Let me get this right. About a month or so ago I read that some megabuck guy actually paid $28 million so his son could have the opportunity to fly with Jeff Bezos for an 11 minute ride up and back from somewhere up there to somewhere down here. I have no need to take drugs, because I must be hallucinating without them.
Now I fully understand that I am a man of limited imagination nor do I possess a solitary adventuresome cell within my body, but $28 million. Are you kidding me! I ask myself the question how much money would I need to have before I would piss away $28 million to fly with anybody, anywhere for 11 minutes, or even for a day. I don’t even like paying for a first class airline ticket.
Actually, I really need to rephrase the question. If I were to be honest, I would ask myself how much money Jeff Bezos would have to pay me to fly 60 miles vertically with him. The answer is that Jeff Bezos does not have enough dough to get me to even consider it. And that’s the truth.

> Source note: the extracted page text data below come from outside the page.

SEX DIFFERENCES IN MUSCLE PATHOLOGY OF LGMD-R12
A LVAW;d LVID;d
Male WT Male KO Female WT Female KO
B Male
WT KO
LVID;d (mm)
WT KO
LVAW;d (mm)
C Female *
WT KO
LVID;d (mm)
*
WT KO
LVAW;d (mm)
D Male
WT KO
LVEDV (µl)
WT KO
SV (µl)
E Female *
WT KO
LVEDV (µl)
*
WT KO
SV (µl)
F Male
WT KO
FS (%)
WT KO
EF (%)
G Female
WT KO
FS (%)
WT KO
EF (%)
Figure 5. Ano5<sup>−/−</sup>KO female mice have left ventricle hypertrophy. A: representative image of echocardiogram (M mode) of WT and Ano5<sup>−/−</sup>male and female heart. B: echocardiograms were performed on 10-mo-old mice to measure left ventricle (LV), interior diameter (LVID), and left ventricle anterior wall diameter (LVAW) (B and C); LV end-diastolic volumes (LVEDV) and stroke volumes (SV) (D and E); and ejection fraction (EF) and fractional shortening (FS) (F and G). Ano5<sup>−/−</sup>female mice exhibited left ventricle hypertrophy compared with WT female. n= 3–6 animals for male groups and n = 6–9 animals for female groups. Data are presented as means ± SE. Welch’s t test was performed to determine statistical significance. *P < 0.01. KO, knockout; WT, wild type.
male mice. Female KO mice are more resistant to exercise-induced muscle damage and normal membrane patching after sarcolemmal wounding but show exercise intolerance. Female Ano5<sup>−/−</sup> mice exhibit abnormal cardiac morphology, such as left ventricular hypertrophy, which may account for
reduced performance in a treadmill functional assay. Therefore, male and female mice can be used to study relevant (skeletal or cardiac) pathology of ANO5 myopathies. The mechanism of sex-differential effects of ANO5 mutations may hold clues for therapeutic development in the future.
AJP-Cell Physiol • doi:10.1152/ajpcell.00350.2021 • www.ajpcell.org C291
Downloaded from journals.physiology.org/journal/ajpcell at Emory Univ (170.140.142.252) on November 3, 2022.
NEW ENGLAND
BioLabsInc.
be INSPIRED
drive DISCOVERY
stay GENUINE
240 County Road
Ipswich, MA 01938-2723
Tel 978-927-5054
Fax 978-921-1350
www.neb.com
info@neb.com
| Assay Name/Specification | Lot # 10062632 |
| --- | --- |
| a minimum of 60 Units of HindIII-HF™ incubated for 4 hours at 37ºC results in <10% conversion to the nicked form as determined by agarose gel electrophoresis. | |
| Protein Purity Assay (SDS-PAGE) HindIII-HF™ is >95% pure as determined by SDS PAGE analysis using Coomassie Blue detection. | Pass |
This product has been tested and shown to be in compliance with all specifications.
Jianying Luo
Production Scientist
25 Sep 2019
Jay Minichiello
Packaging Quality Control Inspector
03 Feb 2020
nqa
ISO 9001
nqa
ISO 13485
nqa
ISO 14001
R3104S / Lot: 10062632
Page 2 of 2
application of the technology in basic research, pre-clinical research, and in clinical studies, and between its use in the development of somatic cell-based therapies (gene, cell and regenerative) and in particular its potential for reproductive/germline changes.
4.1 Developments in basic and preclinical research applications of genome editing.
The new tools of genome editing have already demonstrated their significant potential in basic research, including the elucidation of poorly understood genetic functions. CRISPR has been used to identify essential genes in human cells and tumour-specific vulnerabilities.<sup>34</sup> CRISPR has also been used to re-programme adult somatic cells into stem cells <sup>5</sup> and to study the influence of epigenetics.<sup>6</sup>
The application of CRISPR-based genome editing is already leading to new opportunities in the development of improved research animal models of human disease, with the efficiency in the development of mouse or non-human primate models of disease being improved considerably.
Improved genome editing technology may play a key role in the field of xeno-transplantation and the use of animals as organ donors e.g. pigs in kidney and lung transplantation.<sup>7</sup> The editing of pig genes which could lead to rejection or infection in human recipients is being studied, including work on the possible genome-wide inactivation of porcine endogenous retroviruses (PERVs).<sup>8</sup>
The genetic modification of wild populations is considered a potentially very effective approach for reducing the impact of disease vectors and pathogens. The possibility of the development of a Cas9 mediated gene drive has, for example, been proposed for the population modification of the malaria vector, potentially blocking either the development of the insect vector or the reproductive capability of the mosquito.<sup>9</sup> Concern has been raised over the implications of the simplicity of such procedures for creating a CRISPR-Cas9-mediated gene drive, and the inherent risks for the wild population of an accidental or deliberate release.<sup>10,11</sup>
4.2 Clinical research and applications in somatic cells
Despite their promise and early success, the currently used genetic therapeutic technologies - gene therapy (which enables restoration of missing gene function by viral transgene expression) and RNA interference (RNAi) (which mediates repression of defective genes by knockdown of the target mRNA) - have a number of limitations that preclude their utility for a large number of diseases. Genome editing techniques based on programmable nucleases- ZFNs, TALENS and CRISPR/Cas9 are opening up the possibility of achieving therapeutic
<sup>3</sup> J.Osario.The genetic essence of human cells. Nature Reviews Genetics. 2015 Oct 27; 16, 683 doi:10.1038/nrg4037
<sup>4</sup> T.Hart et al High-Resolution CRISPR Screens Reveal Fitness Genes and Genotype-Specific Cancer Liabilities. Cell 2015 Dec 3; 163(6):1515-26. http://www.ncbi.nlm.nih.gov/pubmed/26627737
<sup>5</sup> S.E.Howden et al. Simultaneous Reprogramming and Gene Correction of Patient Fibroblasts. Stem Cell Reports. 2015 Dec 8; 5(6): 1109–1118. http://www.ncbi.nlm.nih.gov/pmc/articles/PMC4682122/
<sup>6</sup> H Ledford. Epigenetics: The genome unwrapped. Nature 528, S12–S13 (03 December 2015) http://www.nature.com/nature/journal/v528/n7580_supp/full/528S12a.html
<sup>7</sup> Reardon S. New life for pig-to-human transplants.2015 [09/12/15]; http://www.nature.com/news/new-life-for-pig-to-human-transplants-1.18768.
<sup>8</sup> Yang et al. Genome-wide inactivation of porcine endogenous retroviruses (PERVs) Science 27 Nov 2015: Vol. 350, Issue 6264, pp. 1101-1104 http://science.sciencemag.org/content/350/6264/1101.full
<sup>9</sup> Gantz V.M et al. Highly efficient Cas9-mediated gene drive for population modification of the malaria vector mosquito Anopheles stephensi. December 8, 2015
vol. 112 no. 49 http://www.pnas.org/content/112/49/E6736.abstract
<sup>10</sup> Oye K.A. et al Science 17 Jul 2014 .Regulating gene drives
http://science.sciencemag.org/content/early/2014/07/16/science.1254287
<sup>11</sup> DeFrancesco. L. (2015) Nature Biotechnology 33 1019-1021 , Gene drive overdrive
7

Let me present you with the full picture. In order to take this space flight, first I would somehow have to get myself to Van Horn, Texas, the county seat of Culbertson, which as of the 2010 census had a population of roughly 2,500 people. Located in Southwest Texas, it is a six hour ride from Tucson, and almost 600 miles from Houston. In other words, for a city slicker like me, going to Van Horn, Texas would be the same as going to outer space but without the exorbitant price tag.
The problem with this voyage is that you do not return to some place exotic like the Serengeti or Monte Carlo, but you end up right back in good old Van Horn. I feel pretty confident this is one trip I will not be taking.